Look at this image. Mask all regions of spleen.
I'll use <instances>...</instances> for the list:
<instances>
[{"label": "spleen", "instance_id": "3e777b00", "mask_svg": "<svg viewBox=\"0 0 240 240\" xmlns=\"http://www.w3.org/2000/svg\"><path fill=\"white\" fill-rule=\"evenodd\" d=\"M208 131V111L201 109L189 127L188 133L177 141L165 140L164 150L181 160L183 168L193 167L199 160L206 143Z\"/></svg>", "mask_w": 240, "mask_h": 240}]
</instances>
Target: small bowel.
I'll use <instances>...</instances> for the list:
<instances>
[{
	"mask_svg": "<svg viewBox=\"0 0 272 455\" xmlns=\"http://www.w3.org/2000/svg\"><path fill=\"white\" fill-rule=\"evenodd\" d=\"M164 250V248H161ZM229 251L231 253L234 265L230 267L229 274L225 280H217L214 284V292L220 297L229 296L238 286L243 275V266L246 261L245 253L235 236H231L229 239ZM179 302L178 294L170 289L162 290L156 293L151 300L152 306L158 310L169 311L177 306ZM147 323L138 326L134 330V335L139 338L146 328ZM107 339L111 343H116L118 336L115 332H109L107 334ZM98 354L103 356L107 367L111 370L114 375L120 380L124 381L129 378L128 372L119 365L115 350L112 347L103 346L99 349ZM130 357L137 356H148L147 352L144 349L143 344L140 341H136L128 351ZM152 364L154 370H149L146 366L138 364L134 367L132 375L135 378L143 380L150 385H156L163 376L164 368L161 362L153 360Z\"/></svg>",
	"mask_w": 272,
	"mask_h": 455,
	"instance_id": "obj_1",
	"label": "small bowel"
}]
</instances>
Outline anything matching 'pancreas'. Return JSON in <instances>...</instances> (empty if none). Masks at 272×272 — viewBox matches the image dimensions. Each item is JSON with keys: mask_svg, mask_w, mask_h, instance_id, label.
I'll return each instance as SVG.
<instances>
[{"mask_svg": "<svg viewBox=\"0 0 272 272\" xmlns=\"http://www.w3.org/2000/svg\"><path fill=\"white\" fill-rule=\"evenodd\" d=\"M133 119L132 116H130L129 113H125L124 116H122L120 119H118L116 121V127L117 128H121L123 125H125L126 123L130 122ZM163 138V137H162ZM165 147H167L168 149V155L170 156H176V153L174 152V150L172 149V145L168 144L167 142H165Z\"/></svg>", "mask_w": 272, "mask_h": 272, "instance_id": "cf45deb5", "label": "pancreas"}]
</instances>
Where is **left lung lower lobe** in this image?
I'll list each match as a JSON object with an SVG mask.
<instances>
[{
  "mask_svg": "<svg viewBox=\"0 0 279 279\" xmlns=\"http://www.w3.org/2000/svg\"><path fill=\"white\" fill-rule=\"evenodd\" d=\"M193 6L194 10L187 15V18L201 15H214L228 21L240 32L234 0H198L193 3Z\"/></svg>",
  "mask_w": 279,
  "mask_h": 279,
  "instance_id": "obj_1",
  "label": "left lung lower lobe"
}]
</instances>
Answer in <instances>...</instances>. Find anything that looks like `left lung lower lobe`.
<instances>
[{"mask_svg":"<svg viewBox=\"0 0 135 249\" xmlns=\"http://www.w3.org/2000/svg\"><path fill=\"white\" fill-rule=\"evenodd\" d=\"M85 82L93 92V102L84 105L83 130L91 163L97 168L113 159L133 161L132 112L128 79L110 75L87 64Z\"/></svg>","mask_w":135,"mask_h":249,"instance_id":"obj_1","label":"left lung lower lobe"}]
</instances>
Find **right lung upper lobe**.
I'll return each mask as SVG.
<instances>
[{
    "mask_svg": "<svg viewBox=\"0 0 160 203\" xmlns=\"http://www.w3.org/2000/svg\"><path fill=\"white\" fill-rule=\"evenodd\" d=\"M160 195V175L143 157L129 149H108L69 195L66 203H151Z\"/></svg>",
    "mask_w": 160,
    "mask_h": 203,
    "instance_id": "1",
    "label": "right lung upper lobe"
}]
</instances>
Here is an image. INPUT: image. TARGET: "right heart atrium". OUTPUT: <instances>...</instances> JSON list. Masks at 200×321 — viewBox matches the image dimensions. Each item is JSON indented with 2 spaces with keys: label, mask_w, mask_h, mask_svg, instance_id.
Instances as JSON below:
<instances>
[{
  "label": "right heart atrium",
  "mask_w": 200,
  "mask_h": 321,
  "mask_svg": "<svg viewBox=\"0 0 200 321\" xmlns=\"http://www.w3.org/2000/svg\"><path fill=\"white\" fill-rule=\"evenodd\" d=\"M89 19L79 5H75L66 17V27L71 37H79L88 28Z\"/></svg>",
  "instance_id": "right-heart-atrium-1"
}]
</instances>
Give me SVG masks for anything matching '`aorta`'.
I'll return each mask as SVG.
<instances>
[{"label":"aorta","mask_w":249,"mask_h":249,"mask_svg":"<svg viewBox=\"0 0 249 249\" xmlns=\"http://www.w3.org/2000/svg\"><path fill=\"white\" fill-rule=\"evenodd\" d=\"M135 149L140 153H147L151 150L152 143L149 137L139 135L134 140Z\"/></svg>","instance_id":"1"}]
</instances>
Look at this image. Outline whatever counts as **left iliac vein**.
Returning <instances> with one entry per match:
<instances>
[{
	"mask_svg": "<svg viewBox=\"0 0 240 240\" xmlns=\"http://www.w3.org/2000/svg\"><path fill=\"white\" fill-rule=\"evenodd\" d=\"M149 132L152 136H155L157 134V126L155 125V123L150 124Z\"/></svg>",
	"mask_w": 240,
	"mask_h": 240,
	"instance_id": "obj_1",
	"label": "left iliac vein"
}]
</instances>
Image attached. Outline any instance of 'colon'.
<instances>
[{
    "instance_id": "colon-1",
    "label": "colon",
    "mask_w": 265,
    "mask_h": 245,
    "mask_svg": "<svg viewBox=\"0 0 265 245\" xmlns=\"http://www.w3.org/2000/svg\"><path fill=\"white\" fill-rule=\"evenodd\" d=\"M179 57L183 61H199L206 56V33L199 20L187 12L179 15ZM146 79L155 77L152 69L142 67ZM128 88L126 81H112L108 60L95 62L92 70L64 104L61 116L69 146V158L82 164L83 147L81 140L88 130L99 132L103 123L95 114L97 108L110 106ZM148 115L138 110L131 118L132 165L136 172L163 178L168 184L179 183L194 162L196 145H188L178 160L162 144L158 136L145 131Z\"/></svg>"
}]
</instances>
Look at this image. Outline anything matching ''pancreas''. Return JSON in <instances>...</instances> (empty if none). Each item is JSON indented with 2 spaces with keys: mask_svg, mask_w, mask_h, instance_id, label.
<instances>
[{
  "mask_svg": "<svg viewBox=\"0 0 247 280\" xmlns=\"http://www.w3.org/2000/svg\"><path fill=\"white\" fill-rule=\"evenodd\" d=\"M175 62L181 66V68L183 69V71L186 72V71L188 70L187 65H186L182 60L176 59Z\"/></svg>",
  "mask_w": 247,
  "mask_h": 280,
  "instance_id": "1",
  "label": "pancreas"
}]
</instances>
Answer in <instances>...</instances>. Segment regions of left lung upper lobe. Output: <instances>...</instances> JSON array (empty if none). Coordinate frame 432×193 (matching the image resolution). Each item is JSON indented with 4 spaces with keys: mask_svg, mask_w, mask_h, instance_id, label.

_ _ _ _ _

Task to complete:
Pull out every line of the data above that contains the word "this", and copy each of those lines in full.

Exercise response:
Look at this image. Mask all regions of spleen.
Where is **left lung lower lobe** in this image?
Look at this image. Outline whatever counts as **left iliac vein**.
Look at this image. Outline anything matching ''pancreas''. Return JSON in <instances>...</instances> (empty if none). Each item is JSON indented with 2 spaces with keys: mask_svg, mask_w, mask_h, instance_id, label.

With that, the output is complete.